Executive management is a challenging and highly skilled field, that requires a high calibre of candidates whatever the industry. The ascent to executive management is a difficult one, but one rewarded with trust, responsibility, and longevity in a lucrative and engaging career path.
Executive management is a role with unique pressures, both internal and external; managers must effectively chart a course through unpredictable economic landscapes and ever-shifting business needs. But there is one internal pressure that can be a major cause of stress and anxiety – especially for managers new to the position. That pressure is corruption.
Corruption is a catch-all term for the various ways in which leaders and management figures can act against the wider interests of their industry, business or even staff. Corruption is largely defined in terms of the tangible, material costs it can inflict upon businesses and larger industries.
According to leading anti-corruption organisation Transparency International, over £1.2 billion is lost to corruption and corruption-adjacent behaviour in UK markets. Further to that, over £100 billion of corrupt money flows through the UK economy each year.

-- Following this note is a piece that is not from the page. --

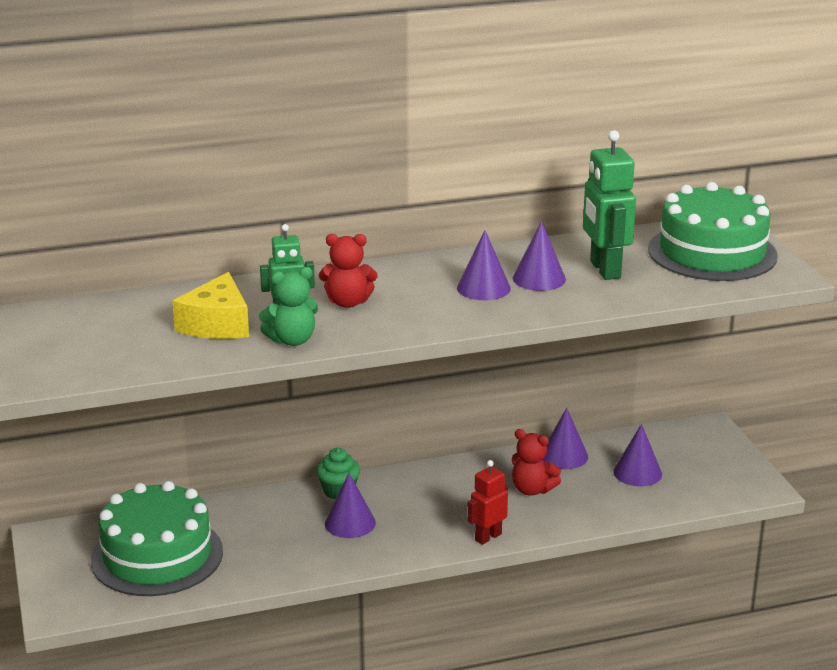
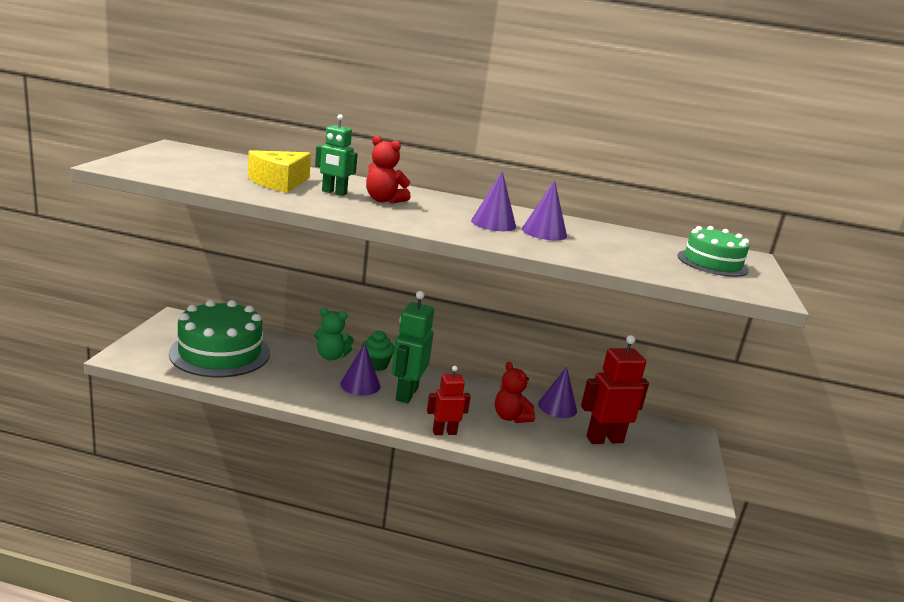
camera: 25 degrees right, 5 degrees down
green teddy bear [259,267,318,346] -> green teddy bear moved to [314,308,354,360]
green robot [583,130,636,280] -> green robot moved to [392,291,434,403]
purple cone [613,424,662,487] -> red robot [581,335,649,444]
green cake [648,182,778,281] -> green cake [677,226,749,277], size x0.60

But the costs aren’t merely financial. Corruption can have direct implications on the health and longevity of businesses, threatening the employment status of their staff members. The effects of corruption can also serve to undermine progressive endeavours and policy, leading to regressive business development with dramatic consequences for local communities and global initiatives – from environmental concerns to hyper-local socio-economic factors.
Corruption is a wide-ranging practice with wide-ranging consequences. But how exactly can it develop within a business, and by what mechanisms can corruption occur?
Typically, corruption describes the illegal efforts of individuals to impact a business for personal gain. One of the most common forms of corruption is bribery, in which high-ranking leaders and authority figures are paid money by third parties for special treatment, favours, or inside information.
Leadership figures can also use their position of influence and authority to install third parties in other positions of influence, for personal gain or wider industry influence with the same effect. The term ‘nepotism’ describes when authority figures create opportunities for family members, irrespective of experience or aptitude for a role.
There is also a more naked form of corruption, in the form of embezzlement. Embezzlement is, in essence, the misappropriation of business assets for personal gain. This may be the theft of assets, or the naked taking of company money, followed by attempts to cover tracks with business decisions and accounting ‘tricks’.
Corruption is a real and present concern for businesses of any size, and management should remain open to the possibility that corruption could develop within their team at any one time. You should ensure your business’ legal standing is airtight and comprehensive when it comes to in-house corruption, in both ways – not only may you need legal leverage to oust corrupt leaders within your business, but you may also need legal counsel to defend against corruption accusations from other businesses.
An open, transparent approach to anti-corruption policy should be held at all times. Not only can this be reassuring to the staff at all levels, but it can also make it harder for individuals to obscure their methods. A whistleblowing policy should also be instituted to protect staff from coming out about potential corruption.